The converters i believe have 160V caps but stated use is 120v to 12v converter

 

[JackFlorey]

I didn't calculate the inrush current as being 5A.

Should be very easy to measure.

If a standard switch fails after 6 months it costs a few $ to replace and so what - failure mode is likely low risk

Keep in mind that HV DC switch failures can be very ugly (i.e. smoke, fires.) Check out youtube for what happens when people use AC breakers to disconnect DC loads.

 

[BobBob]

There is no problem switching 5A at 100V if you have the right switch, domestic switches handle this every day but it doesn't mean that one from ebay for ebikes will work.

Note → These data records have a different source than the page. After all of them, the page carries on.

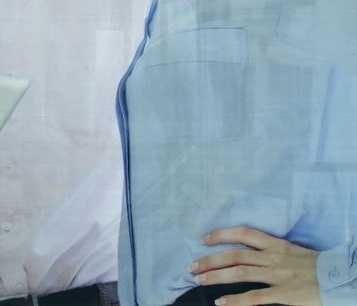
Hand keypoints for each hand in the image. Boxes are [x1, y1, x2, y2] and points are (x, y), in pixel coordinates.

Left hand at [191, 226, 320, 305]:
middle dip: (210, 259)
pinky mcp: (285, 294)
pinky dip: (234, 300)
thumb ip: (273, 252)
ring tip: (199, 281)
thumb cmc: (321, 268)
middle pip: (234, 255)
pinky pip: (254, 297)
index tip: (204, 238)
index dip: (221, 234)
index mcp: (278, 245)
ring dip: (215, 276)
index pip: (244, 234)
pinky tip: (220, 302)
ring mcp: (279, 276)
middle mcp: (274, 257)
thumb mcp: (295, 252)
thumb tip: (250, 255)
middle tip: (192, 266)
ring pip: (239, 273)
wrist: (345, 279)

I'd be interested in how you calculated the inrush current as being 5A. Can you show how you got to that?

Hi E-HP,
Each buck converter draws 2.5A nominal so a 16 A mechanical switch for 2 of them is probably going to last a while in my opinion.

So the 5A is relevant because you feel that's the maximum current for the switch contacts, or is it relevant because it's the only value you can estimate, since you can't estimate the inrush current?

5A is the continuous current.
The inrush current will be higher due to the caps, for AC or DC powering a PSU
I'm assuming inrush would be similar for AC or DC - thoughts?

A domestic mains power switch will also have to deal with inrush when connecting to one or more PSUs
I put my clamp meter onto my laptop PSU (12.3A 19.5V) and measured inrush of around 28A at 230V (UK AC)
for a 260W output power Dell, similar to the 240W OP PSU rating.

So the transient from my PSU is nearly 30X the continuous amperage and the switch is rated for 13A continuous
Extrapolating, this switch might have to deal with 400A as a transient if connected to a bunch of computer equipment and other stuff with PSUs as a ballpark

Arcs - hmm
A way to reduce the risk of arcs at switch off, would be switching off at the handlebars before switching off at 100V so there will only be a few milliamps being switched if you remember.

If you forget and switch at full power the you have a 5A but if the arc dissapates some voltage this will drop supply to the PSI so although there is theoretically 500W, this is taken by the PSU and I'd think much less could be generated accross the arc, which I can't see causing much of a problem as far as smoke and flames, it's relatively chunky Copper plus contacts
If the switch fails short circuit it doesn't matter too much, you can still switch off at the bars and disconnect pretty safely.
If it fails open circuit you just replace it.